Monday, April 4, 2011

An Interview with Janet Graham of

Last week I was honoured to be featured on, a wonderful blog founded by Janet Graham. Janet, who worked on Bay Street from the early 1980s until the mid 1990s, is passionate about telling the inspiring stories of women like herself --women who ventured into a work environment that was dominated by men, and were incredibly successful.

I had a great interview with Janet and this week she posted the first in a series of blog posts covering the highlights.

Here’s the first question and answer from the interview:

JG: What is your impression of the difference between the experience of a male and female in the securities industry today?

JB: “Well the best way I could probably put that would be that I found that women made better sales people and, in fact, the women that traded for me were extremely good at trading as well. I found that the essential difference between men and women was that women had a great ability to actually build friendships and relationships with their clients. If you think about it, at the end of the day, if we’re all selling pretty well the same commodity, what makes someone pick that button versus someone else’s button? I believe price is a red herring. People don’t do business on the basis of price. Women were far more adept at doing that, both with females and with males. Also, I think that a big difference was that they didn’t have the same sort of ego. Or if they did have the ego they were actually able to put it in check and they didn’t have that same sort of over-aggressive, competitive, “I have to win, you have to lose” mind set. They were more collaborative.
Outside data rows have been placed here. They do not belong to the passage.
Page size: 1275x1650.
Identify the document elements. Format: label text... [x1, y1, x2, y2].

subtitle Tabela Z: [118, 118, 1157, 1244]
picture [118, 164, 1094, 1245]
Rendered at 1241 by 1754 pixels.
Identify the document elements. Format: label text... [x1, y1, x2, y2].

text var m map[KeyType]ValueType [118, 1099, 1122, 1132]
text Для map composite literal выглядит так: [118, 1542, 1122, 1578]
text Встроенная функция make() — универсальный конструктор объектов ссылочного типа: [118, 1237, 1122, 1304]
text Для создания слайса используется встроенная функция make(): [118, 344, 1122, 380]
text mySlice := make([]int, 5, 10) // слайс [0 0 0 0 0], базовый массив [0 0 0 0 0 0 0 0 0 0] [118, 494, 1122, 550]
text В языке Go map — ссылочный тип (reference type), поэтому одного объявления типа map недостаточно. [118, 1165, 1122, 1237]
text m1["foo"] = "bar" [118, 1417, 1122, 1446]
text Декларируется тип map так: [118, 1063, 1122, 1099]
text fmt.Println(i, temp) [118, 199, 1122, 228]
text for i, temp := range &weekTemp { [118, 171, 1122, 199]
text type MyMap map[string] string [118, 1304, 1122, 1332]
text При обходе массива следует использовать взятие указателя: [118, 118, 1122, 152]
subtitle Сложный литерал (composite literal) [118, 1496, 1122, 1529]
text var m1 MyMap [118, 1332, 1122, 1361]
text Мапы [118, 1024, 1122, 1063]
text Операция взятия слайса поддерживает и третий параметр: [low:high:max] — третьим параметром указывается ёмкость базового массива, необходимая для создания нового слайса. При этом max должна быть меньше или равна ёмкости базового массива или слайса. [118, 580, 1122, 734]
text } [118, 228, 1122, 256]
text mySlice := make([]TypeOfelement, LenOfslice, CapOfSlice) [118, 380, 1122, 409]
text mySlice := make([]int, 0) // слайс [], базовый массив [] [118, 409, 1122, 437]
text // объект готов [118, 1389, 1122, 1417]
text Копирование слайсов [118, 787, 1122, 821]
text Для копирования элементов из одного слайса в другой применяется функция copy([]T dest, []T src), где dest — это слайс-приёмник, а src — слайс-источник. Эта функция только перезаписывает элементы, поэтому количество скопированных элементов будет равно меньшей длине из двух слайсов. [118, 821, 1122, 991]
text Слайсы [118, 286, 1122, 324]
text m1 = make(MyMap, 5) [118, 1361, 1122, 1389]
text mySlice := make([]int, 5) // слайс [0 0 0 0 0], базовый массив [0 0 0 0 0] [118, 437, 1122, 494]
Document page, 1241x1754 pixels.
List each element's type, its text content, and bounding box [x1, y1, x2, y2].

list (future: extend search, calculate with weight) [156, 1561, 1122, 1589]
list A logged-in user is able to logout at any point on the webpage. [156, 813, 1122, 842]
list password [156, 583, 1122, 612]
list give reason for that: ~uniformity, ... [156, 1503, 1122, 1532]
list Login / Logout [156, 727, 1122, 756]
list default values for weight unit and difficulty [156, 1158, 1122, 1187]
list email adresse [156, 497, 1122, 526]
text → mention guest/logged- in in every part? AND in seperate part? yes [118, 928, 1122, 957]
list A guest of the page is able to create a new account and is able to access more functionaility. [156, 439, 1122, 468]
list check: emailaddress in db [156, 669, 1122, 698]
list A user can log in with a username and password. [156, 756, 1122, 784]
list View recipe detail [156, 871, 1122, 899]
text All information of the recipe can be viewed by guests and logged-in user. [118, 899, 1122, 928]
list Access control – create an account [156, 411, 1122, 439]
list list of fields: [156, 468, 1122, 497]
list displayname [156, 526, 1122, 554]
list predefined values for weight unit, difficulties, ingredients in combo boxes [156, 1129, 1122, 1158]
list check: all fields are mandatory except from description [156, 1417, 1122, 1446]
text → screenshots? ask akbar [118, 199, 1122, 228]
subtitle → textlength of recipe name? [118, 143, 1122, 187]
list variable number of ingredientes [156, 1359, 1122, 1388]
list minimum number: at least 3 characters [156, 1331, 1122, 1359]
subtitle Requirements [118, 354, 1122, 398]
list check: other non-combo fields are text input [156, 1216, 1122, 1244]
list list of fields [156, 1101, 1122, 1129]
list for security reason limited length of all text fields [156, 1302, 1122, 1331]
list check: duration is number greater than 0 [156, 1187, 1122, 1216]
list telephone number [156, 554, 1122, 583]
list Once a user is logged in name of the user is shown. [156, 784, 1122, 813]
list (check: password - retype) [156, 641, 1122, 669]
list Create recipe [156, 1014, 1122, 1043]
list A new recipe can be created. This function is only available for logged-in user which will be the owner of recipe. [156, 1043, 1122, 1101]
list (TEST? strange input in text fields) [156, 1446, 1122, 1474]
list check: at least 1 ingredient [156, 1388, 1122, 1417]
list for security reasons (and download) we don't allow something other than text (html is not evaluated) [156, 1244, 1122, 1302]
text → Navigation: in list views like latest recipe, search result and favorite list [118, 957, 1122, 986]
They were more compromising in their approach to people.

I think that with some people competitiveness works well but if you take a broad cross-section of clients and people that you interact with in the industry, there’s no question that being more collaborative and more compromising makes you far more effective at what you do. All of the women that ever worked with me who I had hired or inherited were all extremely good at that. In fact, the only ones that weren’t very good at that were the women who weren’t being women, who were trying to be men, and I was like “don’t be like a man” because [men are] not very good at this. They’re not as good as you at doing this and bringing what being a woman brings to the table, to tell you the truth. But a few of them just couldn’t get that, right? They just couldn’t get that.”

JB: “I think the other thing about women that I think distinguishes them in the industry is that they, in general, think multi-dimensionally in terms of their interactions with people, whereas men are very linear in their relationships with people; it’s very sort of cut and dried. The best example I have about someone thinking like that is when I brought in the Dale Carnegie program for the entire trading floor because I wanted people to improve not just their presentation skills but their interpersonal skills with everybody in the room and outside it. And while everyone went to their Monday, Tuesday or Wednesday sessions, it was a woman who said, “hey, why don’t we invite our clients?” and she reached out and invited her clients. Can you imagine the impact of sixteen weeks of seeing your senior clients up there telling you their problems, their woes, their ups and their downs? In the end, who are they going to do business with? It’s that kind of thing that I think really highlights the difference between men and women.”